Eso también impidió que mi coraje por esos
reclamos injustos se expresaran de alguna forma; las
dejé de inmediato, me hacían sentir como si yo hubiese
hecho un mal; así se lo dije a mi mamá quién me advirtió:

—¡Hasta para los acontecimientos tan naturales de la
vida tienen los ricos una torcida actitud!

¡Nunca esperes que te comprendan!
¡Tú naciste libre de ataduras y conveniencias sociales!
¡Tu fortaleza está en lo que eres y en que
actúas como tú misma, sin máscaras ni prejuicios!


Tuvo razón mi mamá, ¡bien que me conocía! porque,
por esos hechos, nunca tuve o guardé resentimiento
alguno.

Unas semanas más tarde me vino a mí también
mi primera regla, y yo sí busqué a mi mamá y lloré con
ella de gusto porque, diferente a lo que a ella le pasaba,
no experimenté ningún dolor, y nunca lo he tenido.

Por cierto que la antigua cocinera, la viejita doña
Lupe, con quien compartíamos el dormitorio, tan pronto
como supo de los dolores que mes a mes sufría mi
mamá, con una diligencia admirable se previno para
ayudarla: mandó a un mozo a que le trajera un costal
de tierra, una arcilla que debía recolectar a la orilla de
un pequeño manantial de aguas sulfurosas y termales
y que nacía bastante alejado del pueblo; y ella misma,
que casi nunca salía de la casa, fue con una yerbera conocida
para surtirse de raíz de angélica, cola de caballo,
tomillo y sanguinaria, con las que hizo un cocimiento,
vigilando el fuego “para que no se quemen por mucho
hervor”.

Los días que a mi madre le afectaba su menstruación,
doña Lupita le atendía diligentemente, no sólo
dándole a beber sus tes, sino también con la arcilla con
que hacía un lodo que aplicaba a modo de cataplasma
en el vientre de mi madre: “para sacar los calores de la
sangre mala”, decía, y sí que se enfriaba porque su piel
se enchinaba como carne de gallina.

Sería la eficacia de los remedios o sería, tal vez,
tanto cariño y consideraciones
de la viejita, que mi mamá se sentía mejor mes
a mes.Era mi mamá de tal fortaleza que, doblegada a
veces por el dolor, no se quejaba en absoluto, ni descuidaba
su trabajo de lavar y planchar; faenas en que
me gustaba participar como su ayudante.

Nos gustaba hacer bien el trabajo encomendado.
No sólo se enseñó a decantar la lejía para hacer
el jabón amarillo, sino que lo mejoró añadiéndole
la combinación de tres aceites esenciales:
limón, clavo y almendras amargas.

Doña Aurora lo elogió y presumía a sus amigas la fragancia
que impregnaba a las prendas.
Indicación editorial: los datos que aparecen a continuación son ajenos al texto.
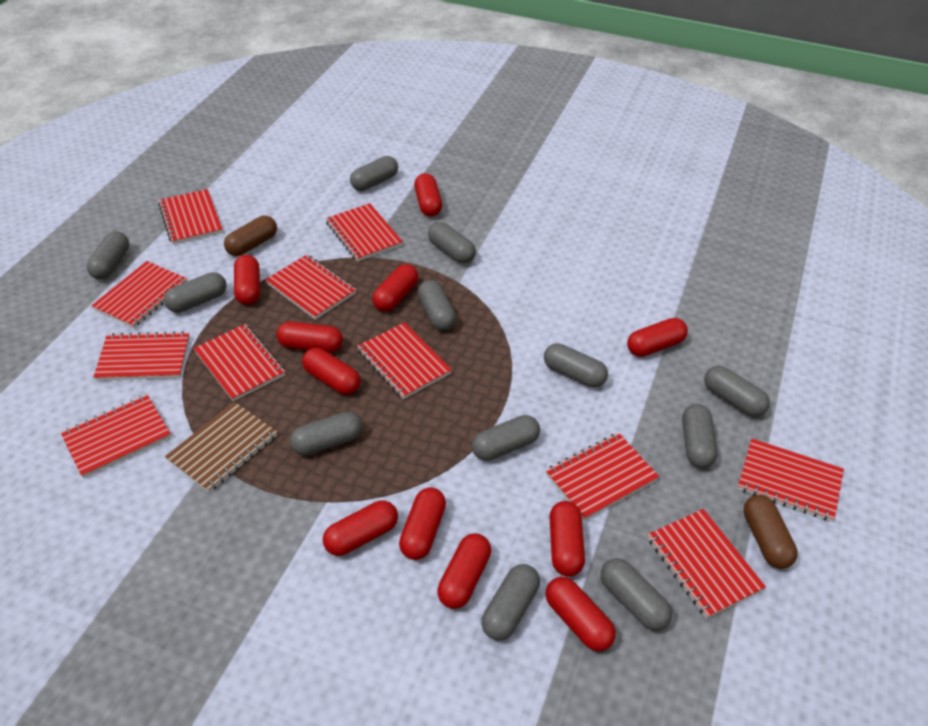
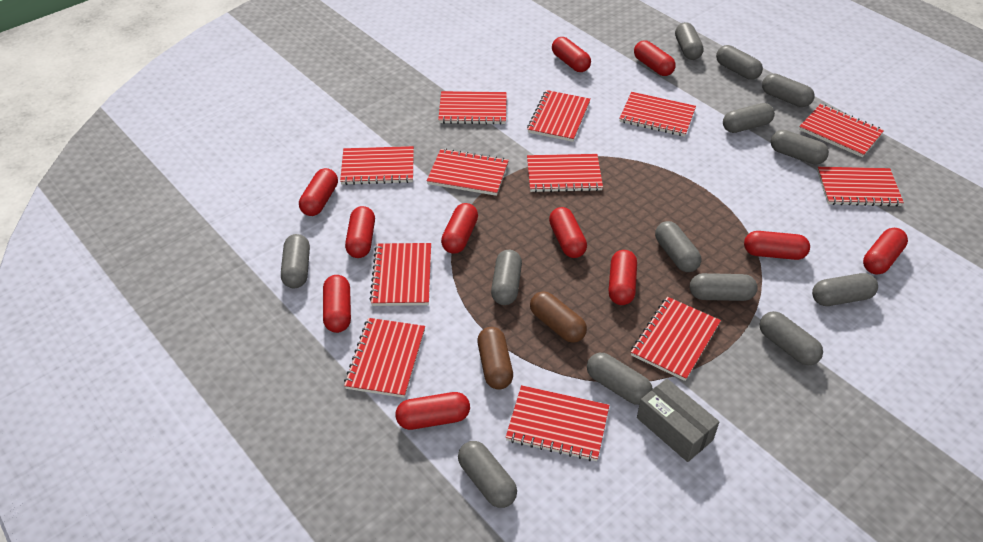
brown notebook: [165,402,277,492] = 1 -> none = 0
grey box: none = 0 -> [637,379,719,462] = 1
grey capsule: [87,231,129,279] [164,272,226,313] [290,412,362,456] [350,156,398,191] [417,280,456,331] [428,222,476,263] [472,415,540,461] [481,564,540,641] [544,343,608,387] [601,558,672,630] [682,404,717,468] [704,366,770,417] = 12 -> [281,234,310,288] [458,441,517,508] [491,250,522,305] [587,353,653,405] [655,221,701,272] [675,22,704,60] [690,273,758,301] [716,45,763,80] [723,103,775,133] [760,311,823,365] [762,74,814,107] [771,130,829,165] [812,273,878,306] = 13
red notebook: [60,394,171,478] [91,261,187,328] [94,331,190,381] [158,189,223,244] [194,324,285,401] [265,255,356,320] [326,203,403,261] [357,322,452,399] [546,433,659,520] [648,509,766,618] [738,439,844,521] = 11 -> [340,146,414,185] [344,318,425,398] [369,243,431,306] [427,149,509,196] [438,91,507,125] [506,385,610,461] [527,90,591,142] [527,154,603,192] [619,92,696,137] [631,297,721,381] [799,104,884,157] [817,167,904,207] = 12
No eran descansadas
las faenas de refregar la ropa en los lavaderos, tenderla
y, una vez seca, plancharla. Para esto último yo me
acomedía a encender el carbón en los anafres donde
calentaba las planchas de fierro fundido y de diferentes
tamaños.

Cuidaba que la superficie de planchar de
cada una estuviese no solamente limpia, sino brillante
y lustrosa, a fin de que al estar planchando se deslizara
sobre las telas, aún las más delicadas, sin arrugarlas
ni fruncirlas, y mucho menos quemarlas en un atorón.

Me gustaba el olor que se desprendía de las prendas
cuando, ligeramente humedecidas con el rocío de agua
esparcido sacudiendo una escobeta, al pasarle la plancha
caliente se levantaba de la ropa un vaporcito muy
agradable.

De esos momentos en que convivía con mi mamá
y que estábamos frente a frente en la mesa de planchado,
recuerdo de ella que en la palidez de su rostro había
un ligero enrojecimiento; ahora comprendo que no era
signo de salud, sino del esfuerzo de su trabajo, dada la
anemia que su menstruación le provocaba.